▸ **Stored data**

....

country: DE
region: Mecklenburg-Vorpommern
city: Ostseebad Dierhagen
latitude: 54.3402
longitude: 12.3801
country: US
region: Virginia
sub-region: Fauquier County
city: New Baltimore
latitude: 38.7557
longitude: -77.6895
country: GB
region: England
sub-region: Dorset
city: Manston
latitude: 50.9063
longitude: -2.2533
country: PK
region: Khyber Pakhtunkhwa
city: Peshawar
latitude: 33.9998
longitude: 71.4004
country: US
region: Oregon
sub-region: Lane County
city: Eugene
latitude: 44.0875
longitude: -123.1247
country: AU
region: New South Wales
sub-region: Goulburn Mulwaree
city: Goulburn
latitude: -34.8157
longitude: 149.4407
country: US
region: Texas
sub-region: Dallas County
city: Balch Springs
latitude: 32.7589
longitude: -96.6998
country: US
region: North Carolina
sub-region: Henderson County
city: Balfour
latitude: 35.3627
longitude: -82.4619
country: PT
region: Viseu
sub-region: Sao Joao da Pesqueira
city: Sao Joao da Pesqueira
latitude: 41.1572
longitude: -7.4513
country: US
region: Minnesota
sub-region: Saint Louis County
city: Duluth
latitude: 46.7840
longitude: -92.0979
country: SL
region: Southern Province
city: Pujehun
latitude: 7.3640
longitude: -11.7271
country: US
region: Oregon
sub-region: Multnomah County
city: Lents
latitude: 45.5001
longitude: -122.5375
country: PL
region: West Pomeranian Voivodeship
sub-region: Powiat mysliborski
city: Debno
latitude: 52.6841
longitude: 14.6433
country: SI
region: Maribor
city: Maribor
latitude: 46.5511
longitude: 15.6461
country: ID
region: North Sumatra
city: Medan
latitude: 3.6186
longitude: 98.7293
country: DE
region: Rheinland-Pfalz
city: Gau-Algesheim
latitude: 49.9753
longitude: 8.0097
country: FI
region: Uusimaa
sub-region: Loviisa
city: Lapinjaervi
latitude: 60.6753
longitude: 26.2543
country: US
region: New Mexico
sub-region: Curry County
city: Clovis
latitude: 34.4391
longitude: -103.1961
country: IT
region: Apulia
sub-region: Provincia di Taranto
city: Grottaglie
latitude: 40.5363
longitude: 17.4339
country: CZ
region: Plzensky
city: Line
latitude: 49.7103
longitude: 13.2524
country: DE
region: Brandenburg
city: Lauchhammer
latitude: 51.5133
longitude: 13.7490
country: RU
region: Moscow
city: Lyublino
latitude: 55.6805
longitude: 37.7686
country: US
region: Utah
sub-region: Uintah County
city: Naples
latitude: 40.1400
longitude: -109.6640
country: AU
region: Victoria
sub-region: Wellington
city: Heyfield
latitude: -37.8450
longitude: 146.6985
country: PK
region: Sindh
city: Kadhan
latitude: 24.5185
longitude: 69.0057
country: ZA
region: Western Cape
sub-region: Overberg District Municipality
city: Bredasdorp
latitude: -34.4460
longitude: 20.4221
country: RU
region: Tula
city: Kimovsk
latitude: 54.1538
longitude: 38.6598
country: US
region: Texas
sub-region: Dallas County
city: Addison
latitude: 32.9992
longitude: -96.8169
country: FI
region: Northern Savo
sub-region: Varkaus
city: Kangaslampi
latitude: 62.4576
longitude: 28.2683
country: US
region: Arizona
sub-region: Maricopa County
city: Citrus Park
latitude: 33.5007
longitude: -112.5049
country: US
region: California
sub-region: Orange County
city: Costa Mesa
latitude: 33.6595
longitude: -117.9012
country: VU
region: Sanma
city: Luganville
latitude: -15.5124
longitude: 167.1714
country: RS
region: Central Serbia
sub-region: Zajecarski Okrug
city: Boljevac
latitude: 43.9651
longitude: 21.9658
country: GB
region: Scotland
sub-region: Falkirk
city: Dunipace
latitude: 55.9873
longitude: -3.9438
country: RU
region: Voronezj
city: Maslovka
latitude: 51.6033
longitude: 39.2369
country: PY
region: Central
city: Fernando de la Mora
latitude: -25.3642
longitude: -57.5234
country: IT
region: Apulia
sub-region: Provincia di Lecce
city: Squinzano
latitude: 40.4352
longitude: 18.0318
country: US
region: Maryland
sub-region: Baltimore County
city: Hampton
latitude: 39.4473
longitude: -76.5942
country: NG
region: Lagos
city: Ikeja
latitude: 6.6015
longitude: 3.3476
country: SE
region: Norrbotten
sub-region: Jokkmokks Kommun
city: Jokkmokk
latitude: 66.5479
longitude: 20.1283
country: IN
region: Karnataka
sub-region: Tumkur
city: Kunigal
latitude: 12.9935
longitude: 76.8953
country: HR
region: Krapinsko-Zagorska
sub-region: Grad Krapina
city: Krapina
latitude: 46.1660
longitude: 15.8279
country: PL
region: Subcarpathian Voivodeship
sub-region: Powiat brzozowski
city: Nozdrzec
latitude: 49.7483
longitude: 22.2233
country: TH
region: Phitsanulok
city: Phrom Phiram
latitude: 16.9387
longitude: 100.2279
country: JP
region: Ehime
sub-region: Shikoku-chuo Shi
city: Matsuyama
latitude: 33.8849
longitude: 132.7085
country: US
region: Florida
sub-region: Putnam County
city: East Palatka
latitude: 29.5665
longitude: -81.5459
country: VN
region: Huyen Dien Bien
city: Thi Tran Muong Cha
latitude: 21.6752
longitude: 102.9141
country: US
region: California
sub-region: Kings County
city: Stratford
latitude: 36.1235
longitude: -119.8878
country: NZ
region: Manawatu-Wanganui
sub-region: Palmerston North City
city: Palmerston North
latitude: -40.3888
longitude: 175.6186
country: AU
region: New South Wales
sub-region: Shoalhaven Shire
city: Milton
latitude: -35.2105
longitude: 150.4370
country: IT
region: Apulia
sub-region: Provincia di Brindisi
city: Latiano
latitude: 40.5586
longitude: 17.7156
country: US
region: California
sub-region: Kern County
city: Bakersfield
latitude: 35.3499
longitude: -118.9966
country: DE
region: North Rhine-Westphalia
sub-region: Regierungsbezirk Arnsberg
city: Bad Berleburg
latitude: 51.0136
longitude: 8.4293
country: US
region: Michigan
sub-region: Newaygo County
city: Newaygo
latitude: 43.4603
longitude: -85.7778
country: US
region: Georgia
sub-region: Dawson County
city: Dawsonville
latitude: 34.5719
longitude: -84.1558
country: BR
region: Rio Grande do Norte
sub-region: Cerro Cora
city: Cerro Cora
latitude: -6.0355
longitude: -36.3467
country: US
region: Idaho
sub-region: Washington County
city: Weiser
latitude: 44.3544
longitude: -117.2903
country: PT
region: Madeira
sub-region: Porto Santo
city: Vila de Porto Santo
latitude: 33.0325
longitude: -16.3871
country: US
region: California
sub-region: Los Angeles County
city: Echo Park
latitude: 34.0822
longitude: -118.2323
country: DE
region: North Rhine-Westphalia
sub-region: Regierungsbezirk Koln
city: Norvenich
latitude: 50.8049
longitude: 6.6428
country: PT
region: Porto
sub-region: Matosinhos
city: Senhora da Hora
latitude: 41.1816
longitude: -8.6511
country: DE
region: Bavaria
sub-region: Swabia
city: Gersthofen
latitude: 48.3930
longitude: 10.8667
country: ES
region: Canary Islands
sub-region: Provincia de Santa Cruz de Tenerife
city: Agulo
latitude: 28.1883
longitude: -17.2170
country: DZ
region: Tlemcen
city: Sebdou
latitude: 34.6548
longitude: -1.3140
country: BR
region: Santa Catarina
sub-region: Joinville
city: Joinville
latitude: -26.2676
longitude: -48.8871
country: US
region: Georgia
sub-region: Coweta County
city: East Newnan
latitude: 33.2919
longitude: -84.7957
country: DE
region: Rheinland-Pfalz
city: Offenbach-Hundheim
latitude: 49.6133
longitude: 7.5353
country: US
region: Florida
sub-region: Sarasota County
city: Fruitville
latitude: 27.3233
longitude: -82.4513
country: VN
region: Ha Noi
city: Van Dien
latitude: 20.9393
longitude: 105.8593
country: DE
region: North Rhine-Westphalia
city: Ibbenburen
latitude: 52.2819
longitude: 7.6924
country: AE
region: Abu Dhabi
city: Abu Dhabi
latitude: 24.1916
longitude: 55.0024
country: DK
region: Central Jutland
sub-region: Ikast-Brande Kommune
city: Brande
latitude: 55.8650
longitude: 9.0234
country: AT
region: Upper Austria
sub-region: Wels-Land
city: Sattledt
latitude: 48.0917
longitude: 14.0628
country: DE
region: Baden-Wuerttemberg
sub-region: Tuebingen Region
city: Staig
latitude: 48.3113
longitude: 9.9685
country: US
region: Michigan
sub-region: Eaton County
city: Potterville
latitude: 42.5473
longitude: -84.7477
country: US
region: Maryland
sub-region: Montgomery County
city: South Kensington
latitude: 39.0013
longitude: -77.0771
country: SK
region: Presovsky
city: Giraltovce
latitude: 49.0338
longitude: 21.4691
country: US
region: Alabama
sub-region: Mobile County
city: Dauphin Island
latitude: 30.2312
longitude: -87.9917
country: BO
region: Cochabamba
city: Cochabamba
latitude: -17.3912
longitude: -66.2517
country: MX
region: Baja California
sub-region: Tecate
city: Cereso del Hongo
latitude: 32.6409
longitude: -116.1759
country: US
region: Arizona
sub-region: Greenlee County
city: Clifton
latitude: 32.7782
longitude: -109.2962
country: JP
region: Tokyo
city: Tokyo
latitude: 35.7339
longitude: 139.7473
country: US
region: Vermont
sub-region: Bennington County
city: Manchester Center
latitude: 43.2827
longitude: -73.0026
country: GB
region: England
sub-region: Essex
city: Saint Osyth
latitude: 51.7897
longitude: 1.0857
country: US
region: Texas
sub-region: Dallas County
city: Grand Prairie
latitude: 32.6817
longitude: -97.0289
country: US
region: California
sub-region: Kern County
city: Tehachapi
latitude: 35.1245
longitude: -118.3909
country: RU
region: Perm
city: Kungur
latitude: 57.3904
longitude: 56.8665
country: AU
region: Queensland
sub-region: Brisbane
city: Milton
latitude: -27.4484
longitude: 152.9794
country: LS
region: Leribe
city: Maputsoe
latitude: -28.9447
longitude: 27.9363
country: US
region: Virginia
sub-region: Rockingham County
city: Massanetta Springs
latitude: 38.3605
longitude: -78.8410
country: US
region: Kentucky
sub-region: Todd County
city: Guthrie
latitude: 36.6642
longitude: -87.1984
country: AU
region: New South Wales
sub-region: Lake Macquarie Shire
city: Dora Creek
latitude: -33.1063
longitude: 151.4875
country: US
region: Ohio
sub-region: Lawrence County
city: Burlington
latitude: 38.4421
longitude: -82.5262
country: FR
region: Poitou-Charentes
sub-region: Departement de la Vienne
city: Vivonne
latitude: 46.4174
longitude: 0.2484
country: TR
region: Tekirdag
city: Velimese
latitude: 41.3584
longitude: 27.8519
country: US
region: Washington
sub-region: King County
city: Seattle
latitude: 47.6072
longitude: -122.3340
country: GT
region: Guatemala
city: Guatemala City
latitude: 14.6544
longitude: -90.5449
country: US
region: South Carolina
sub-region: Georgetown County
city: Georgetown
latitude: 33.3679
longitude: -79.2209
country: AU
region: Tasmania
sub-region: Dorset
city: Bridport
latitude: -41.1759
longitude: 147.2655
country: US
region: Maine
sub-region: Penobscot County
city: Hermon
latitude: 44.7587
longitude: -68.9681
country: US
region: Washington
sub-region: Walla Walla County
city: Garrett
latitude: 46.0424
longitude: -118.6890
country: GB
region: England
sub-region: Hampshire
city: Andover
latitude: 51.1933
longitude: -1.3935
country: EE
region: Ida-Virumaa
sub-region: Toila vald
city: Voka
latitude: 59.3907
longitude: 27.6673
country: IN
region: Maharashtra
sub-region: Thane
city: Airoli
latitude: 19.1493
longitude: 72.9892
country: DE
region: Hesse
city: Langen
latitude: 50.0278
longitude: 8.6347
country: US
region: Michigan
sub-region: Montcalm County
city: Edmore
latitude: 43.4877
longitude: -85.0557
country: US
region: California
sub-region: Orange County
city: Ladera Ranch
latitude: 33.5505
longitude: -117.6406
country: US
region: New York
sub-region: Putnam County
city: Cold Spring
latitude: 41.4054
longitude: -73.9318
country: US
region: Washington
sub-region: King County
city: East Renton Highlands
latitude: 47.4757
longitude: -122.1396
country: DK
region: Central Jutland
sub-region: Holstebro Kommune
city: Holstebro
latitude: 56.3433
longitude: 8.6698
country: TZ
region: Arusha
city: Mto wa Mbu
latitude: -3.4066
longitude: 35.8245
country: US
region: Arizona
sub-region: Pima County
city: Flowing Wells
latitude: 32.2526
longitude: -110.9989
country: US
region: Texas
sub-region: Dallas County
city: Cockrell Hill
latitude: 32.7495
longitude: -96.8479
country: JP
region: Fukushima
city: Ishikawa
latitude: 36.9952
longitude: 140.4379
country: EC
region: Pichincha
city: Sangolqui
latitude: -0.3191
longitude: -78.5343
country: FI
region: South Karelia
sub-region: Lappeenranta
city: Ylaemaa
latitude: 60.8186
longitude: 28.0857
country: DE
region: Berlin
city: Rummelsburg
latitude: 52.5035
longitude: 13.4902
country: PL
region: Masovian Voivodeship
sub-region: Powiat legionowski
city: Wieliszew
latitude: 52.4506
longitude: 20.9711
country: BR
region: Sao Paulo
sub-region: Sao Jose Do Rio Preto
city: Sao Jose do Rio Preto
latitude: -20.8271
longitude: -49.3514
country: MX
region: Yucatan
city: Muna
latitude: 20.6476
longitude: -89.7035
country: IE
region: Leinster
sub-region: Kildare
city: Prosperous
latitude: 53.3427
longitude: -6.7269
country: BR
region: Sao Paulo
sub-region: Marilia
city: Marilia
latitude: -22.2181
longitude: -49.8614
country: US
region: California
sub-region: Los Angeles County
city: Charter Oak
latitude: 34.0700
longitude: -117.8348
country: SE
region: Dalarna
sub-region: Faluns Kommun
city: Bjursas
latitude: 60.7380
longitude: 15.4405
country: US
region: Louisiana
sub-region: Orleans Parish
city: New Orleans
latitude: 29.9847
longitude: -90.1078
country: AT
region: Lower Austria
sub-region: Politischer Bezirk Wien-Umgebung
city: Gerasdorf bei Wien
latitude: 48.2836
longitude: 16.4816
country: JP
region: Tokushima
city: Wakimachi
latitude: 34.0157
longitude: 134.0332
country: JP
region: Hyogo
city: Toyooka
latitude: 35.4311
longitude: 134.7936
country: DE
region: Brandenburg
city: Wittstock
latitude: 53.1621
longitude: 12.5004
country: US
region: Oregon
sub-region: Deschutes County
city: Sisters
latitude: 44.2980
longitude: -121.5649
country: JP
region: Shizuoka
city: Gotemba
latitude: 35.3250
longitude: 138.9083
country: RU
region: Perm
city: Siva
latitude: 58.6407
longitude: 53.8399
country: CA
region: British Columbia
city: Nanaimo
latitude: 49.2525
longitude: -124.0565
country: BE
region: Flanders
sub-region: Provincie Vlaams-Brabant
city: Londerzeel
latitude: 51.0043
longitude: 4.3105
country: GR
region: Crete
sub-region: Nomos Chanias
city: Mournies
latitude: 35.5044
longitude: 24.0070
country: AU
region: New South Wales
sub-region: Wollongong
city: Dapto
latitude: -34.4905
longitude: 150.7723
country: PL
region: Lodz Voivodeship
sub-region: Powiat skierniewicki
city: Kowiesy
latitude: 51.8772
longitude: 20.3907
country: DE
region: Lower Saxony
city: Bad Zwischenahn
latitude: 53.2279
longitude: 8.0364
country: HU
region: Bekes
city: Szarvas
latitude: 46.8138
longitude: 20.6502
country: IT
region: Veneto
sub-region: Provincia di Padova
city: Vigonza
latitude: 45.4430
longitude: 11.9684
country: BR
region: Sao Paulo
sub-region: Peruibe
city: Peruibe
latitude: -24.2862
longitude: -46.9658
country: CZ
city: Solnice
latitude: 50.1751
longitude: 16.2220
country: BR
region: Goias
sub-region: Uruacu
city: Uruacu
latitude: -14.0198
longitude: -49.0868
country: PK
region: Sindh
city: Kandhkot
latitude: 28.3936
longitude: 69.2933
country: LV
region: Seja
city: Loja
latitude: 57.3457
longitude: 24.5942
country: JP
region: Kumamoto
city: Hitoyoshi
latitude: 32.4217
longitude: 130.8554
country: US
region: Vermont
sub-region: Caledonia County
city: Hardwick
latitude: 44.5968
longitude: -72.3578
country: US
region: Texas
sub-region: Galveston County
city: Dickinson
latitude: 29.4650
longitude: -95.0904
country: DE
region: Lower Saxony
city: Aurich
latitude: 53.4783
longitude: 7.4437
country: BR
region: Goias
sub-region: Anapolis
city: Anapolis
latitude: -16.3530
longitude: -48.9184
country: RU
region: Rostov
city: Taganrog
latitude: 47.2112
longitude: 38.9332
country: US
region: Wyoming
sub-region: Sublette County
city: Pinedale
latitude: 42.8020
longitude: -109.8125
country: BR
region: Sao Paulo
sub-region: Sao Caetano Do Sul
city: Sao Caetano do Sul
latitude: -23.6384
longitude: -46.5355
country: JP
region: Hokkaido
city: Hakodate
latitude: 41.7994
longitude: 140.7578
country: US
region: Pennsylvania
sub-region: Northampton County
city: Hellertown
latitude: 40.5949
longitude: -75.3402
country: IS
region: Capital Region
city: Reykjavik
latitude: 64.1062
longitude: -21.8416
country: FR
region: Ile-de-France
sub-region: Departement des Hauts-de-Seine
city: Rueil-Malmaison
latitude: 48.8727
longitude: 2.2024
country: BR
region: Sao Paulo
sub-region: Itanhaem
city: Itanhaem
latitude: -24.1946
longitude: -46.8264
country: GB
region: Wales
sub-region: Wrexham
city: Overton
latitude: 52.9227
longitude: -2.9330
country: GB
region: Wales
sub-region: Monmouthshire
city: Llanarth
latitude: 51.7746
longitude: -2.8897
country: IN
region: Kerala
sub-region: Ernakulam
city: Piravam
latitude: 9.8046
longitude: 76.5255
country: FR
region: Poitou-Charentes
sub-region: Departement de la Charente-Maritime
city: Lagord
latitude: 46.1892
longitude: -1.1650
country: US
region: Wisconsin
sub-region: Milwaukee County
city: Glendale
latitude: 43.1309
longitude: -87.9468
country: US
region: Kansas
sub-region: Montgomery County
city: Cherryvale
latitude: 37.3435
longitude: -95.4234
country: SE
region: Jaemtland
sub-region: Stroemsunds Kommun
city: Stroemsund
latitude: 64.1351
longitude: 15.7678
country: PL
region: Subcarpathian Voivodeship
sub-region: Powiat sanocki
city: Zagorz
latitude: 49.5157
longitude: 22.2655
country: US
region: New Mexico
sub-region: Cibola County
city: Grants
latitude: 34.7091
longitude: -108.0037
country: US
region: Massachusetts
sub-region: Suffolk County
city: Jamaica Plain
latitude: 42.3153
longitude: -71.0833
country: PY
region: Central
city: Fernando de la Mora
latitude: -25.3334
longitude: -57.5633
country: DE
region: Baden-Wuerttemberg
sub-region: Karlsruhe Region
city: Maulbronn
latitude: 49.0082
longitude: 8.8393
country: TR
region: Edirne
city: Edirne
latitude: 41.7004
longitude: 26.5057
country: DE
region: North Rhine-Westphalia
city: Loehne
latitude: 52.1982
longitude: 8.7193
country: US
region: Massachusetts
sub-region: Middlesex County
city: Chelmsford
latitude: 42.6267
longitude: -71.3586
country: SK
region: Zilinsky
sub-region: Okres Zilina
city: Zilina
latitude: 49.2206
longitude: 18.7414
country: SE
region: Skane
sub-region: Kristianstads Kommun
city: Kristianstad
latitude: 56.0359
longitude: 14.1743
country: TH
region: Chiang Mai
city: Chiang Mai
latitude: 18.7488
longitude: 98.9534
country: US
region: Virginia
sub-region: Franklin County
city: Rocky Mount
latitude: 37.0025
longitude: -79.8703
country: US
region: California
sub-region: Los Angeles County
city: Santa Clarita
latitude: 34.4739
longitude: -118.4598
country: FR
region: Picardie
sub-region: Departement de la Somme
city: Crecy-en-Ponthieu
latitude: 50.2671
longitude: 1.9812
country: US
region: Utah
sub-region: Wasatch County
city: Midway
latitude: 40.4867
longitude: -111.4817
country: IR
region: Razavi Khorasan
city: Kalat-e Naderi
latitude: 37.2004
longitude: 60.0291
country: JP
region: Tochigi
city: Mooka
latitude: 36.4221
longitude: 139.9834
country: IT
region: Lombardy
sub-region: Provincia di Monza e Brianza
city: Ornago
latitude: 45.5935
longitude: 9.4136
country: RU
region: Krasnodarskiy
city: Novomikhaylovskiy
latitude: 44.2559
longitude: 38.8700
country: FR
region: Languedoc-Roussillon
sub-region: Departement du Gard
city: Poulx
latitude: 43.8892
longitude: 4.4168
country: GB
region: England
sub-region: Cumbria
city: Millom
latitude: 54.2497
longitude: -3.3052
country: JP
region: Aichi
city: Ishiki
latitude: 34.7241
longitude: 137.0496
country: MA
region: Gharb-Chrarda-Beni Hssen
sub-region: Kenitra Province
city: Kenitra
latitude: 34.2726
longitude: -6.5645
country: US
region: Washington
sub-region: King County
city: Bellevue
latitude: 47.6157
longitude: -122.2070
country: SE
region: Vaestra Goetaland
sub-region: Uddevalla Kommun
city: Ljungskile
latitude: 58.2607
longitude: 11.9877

....

▸ **Work to do**
Extract the lines verbatim, from the one containing "latitude: -26.2676" through the one containing "longitude: 9.9685", both included.

▸ **Task solution**
latitude: -26.2676
longitude: -48.8871
country: US
region: Georgia
sub-region: Coweta County
city: East Newnan
latitude: 33.2919
longitude: -84.7957
country: DE
region: Rheinland-Pfalz
city: Offenbach-Hundheim
latitude: 49.6133
longitude: 7.5353
country: US
region: Florida
sub-region: Sarasota County
city: Fruitville
latitude: 27.3233
longitude: -82.4513
country: VN
region: Ha Noi
city: Van Dien
latitude: 20.9393
longitude: 105.8593
country: DE
region: North Rhine-Westphalia
city: Ibbenburen
latitude: 52.2819
longitude: 7.6924
country: AE
region: Abu Dhabi
city: Abu Dhabi
latitude: 24.1916
longitude: 55.0024
country: DK
region: Central Jutland
sub-region: Ikast-Brande Kommune
city: Brande
latitude: 55.8650
longitude: 9.0234
country: AT
region: Upper Austria
sub-region: Wels-Land
city: Sattledt
latitude: 48.0917
longitude: 14.0628
country: DE
region: Baden-Wuerttemberg
sub-region: Tuebingen Region
city: Staig
latitude: 48.3113
longitude: 9.9685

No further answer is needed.